Junior Achievement and the Future of Innovation

A cartoon shark swimming with little fish and the words "Swimming with the Big Fish."

According to statistics, approximately 5% of all patent holders profit from their innovative ideas. While the odds of developing the next future-changing product are even less, it doesn’t stop young minds with ambitious goals from trying.

On April 3rd, Junior Achievement of Las Vegas (JA) held its sixth annual “Swimming with the Big Fish” event featuring twenty teams of Clark County School District students whose ages ranged from 9 to 11. Three top teams gave Shark Tank-type presentations in front of a judging panel and an audience of the Greater Las Vegas Metropolitan Area business leaders.

The winning innovation was ‘Dog Scratch Pad,’ which keeps nails short without clipping. Second place was the ‘Safety Measures First’ necklace, which has an emergency help button and pepper spray. Third place was ‘Baby Cup,’ which is designed to limit choking. While the ideas presented in this year’s Swimming with the Big Fish event might not be candidates for invention of the year, they were presented with enthusiastic imagination.

The JA program aims to inspire and influence young minds, equipping them with essential skills such as financial literacy, career readiness, and entrepreneurial thinking.

Many JA success stories focus on the personal development of students. A shy student who initially struggled to participate in JA activities might blossom into a confident leader through the program’s interactive lessons and teamwork exercises. This newfound confidence can translate into academic success, improved social skills, and a stronger belief in their ability to achieve their goals.

The key to any successful business idea is finding a need and solving it—age is not a barrier.

  • In 1824, at the age of 12, Louis Braille, who was visually impaired, published a book about his system, Method of Writing Words, Music, and Plain Songs by Means of Dots, for Use by the Blind and Arranged for Them. The Braille System is still in use today.
  • In 1920, at the age of 14, Philo Farnsworth sketched his first concept art for a device that could display motion pictures. In 1927, Farnsworth built the first fully functional electronic television system based on his “image dissector” (TV camera and receiver) and formed the Farnsworth Television and Radio Corporation in Fort Wayne, Indiana.
  • In 1641, at the age of 18, Blaise Pascal invented the mechanical calculator, which is one of the most important and frequently used tools of all time.

_EXERCISE AIM_
Translate this sentence from the Junior Achievement article into Spanish: "The Braille System is still in use today." Use only the article above.

_RECORDED DATA_
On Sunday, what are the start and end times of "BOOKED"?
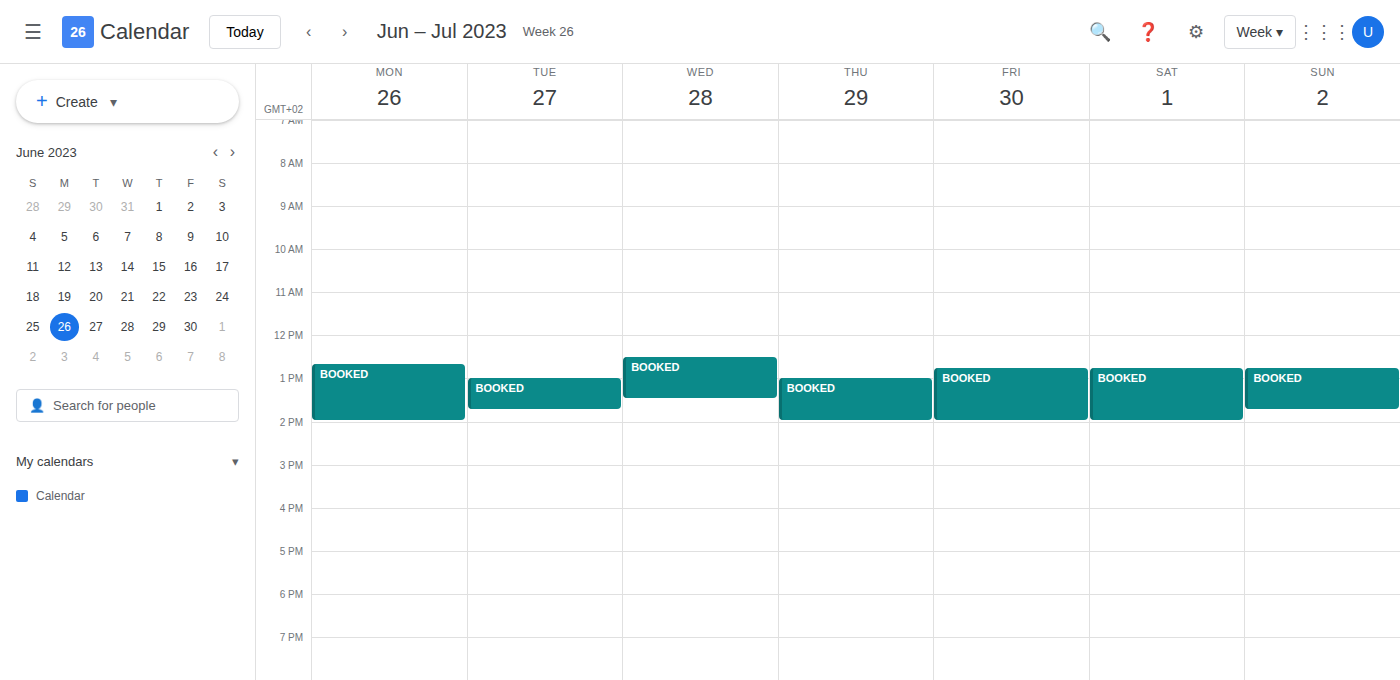
12:45 PM to 1:45 PM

_WRITTEN ANSWER_
El sistema Braille todavía se usa hoy en día.